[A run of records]
-------------------------

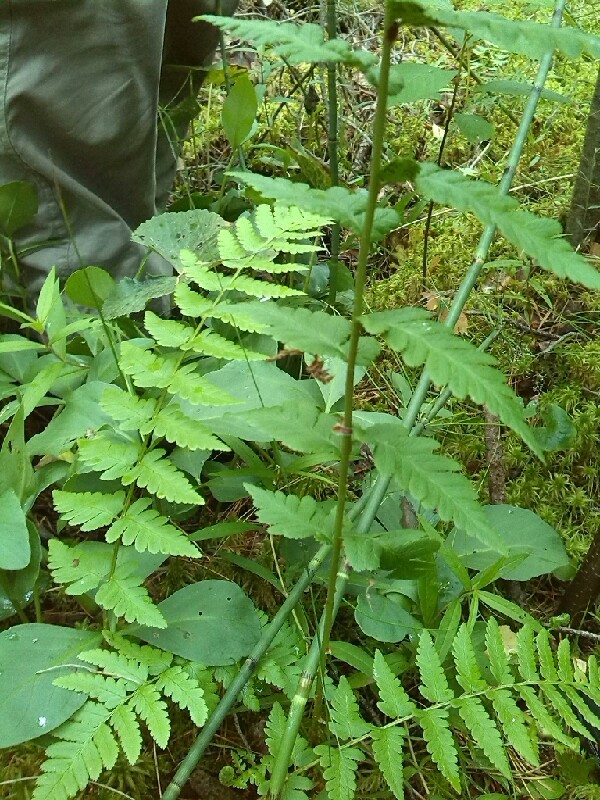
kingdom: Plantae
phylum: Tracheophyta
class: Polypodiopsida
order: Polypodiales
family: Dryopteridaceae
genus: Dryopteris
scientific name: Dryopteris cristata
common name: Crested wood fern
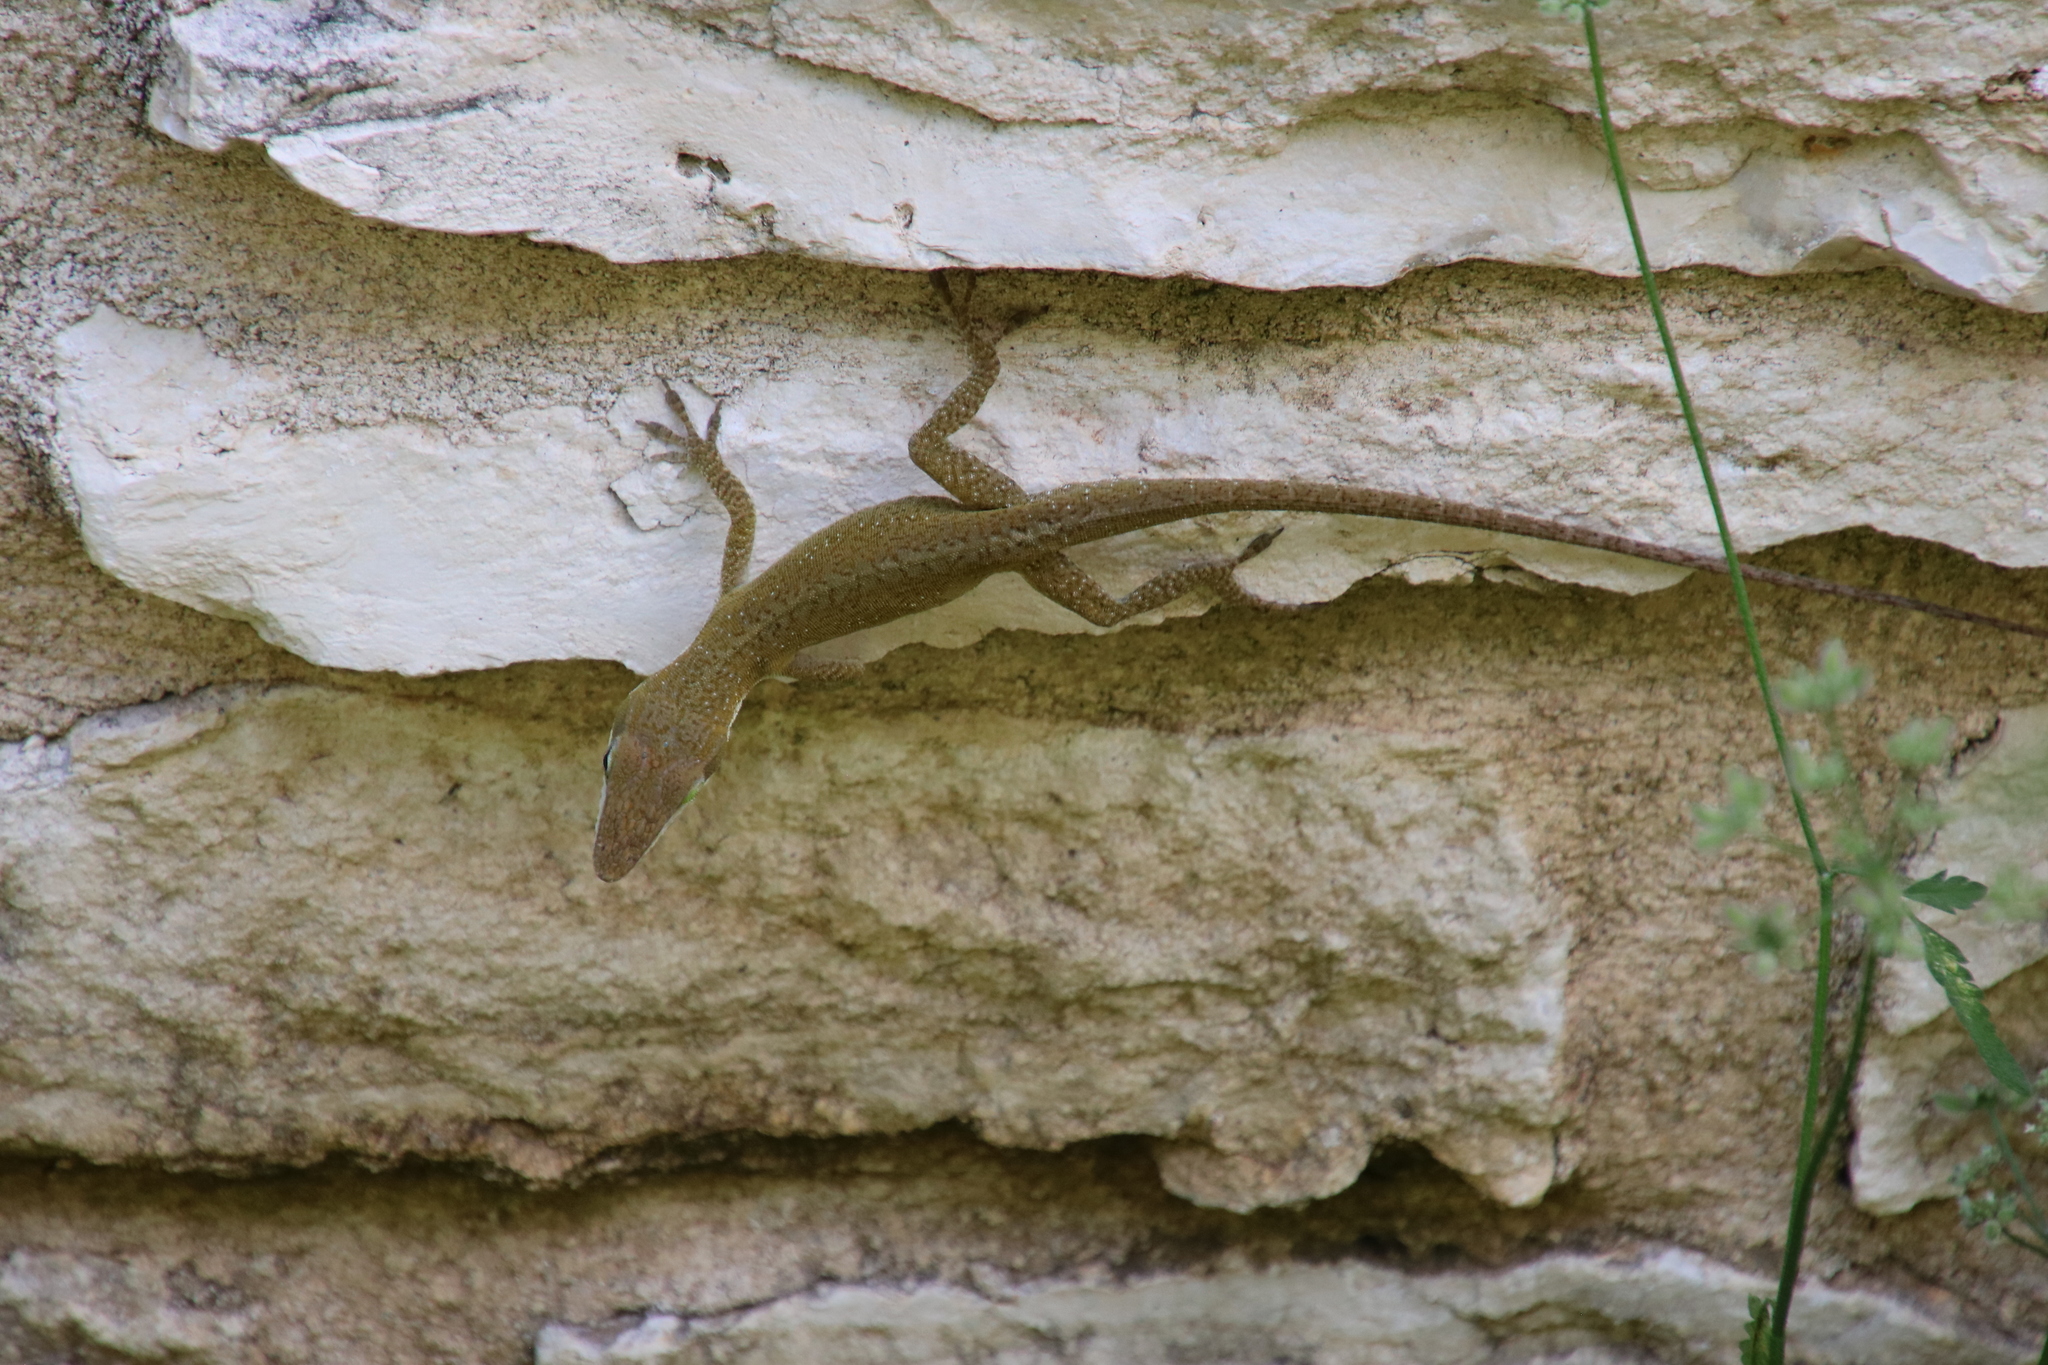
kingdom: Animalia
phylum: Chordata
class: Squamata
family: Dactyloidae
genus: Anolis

-------------------------

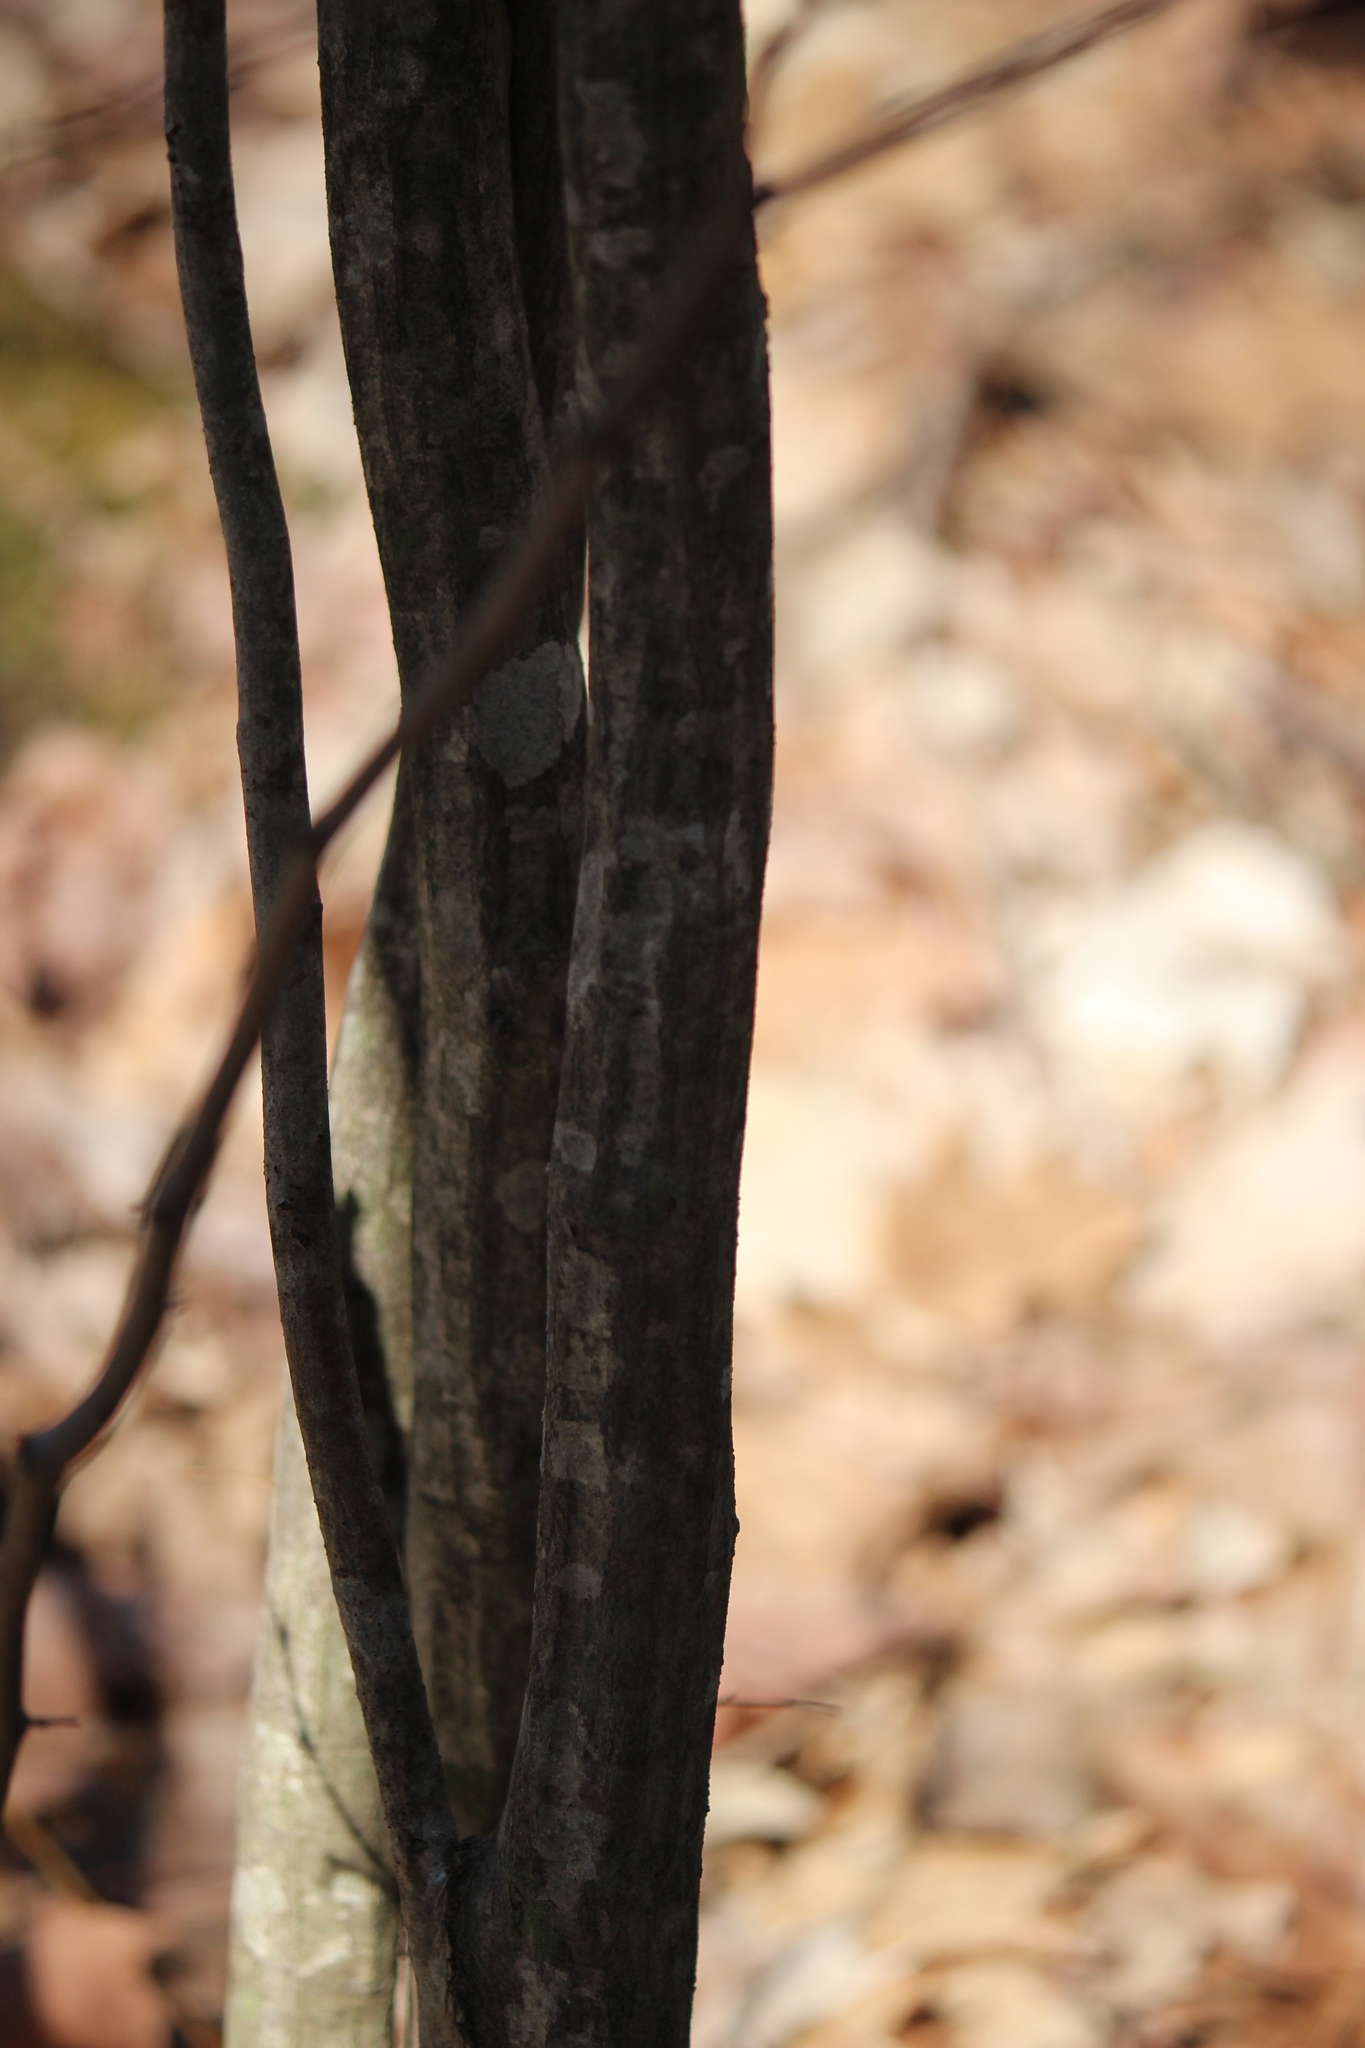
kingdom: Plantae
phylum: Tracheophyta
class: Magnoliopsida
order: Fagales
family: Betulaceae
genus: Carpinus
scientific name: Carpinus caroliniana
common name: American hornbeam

-------------------------

__To be done__:
How many lines in the data above contain the word "name", matching case exactly? Reply with the number alone.

__Reply to the task__:
4